Silencieux, Vuk passa sa bourse autour de son cou, puis l’ouvrit. Avec délicatesse, il sortit l’œil de verre et le posa sur la table.

— Nemandja. Ptitsa, l’Oiseau de feu, m’a remis cet œil. Je dois l’échanger contre le vrai, dans lequel Sirin a enfermé les souvenirs de Gamayun.

La main tendue, il s’en empara, l’examina un long moment, puis le lui rendit.

— Extraordinaire. Nul doute que Sirin le confondrait. Hélas, tu ne pourras pas procéder à l’échange toi-même et, pour cela, il te faudra m’accorder ta confiance, Vuk. Demain, je dois changer les fleurs dans ses appartements. Dans la pièce où elle effectue ses ablutions, il y a une minuscule lucarne, seuls un chat ou un oiseau pourraient s’y glisser ; j’oublierai d’en remettre le loquet. Tu auras alors quelques heures dans la nuit pour agir. En effet, elle l’ôte chaque fois qu’elle sort ; tu le trouveras trônant sur un guéridon.

— Mais que t’arrivera-t-il, si elle découvre que la fenêtre est demeurée ouverte ?

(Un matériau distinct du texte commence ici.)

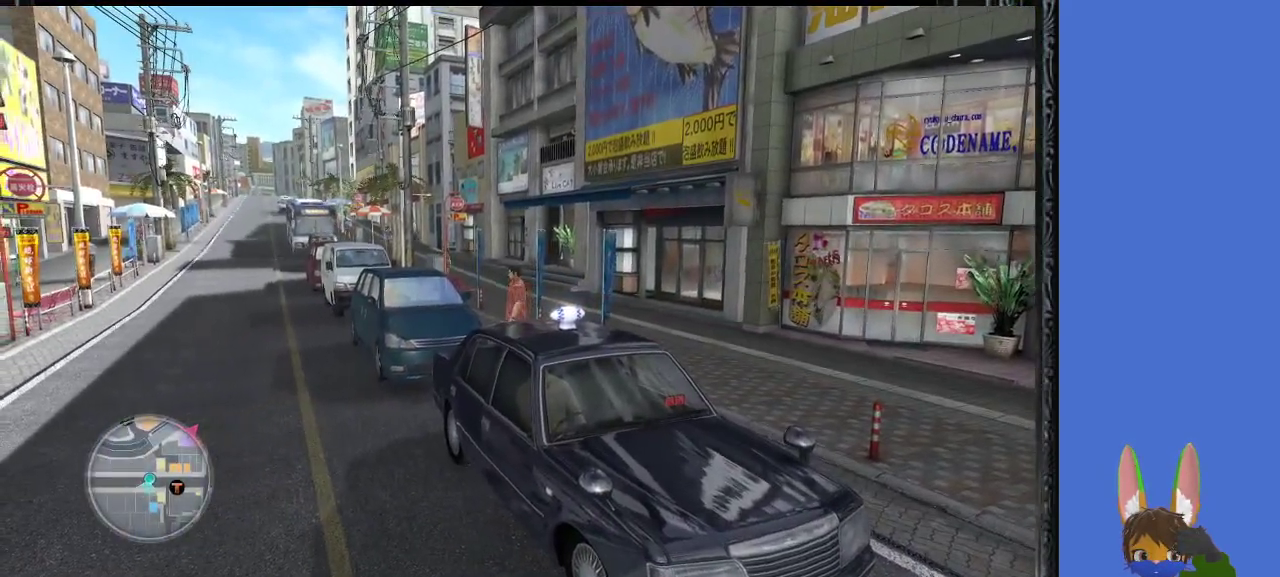
{"buttons": [], "left_stick": "right", "right_stick": "right", "events": [[133, "left_stick", "right"], [267, "right_stick", "right"]]}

Nemandja eut un geste évasif. Le visage tourné vers les hauteurs, il leva le bras comme pour capturer les rayons brûlants du soleil.

— J’ai bien assez vécu comme ça. Est-ce que cela te convient comme réponse ?

Vuk glissa sa paume sur son poignet.

— Merci, Nemandja, souffla-t-il.

Apaisé, il contemplait la bibliothèque et ses ouvrages merveilleux qui y avaient pris place. Combien de temps, combien de saisons les enfants avaient-ils passés dans ce lieu ?

— Iria, murmura-t-il en son for intérieur.

Du plat de la main, il en caressait les couvertures, se saisissant de l’un au hasard, puis l’ouvrait, alors s’en échappaient des mots, des couleurs, des images.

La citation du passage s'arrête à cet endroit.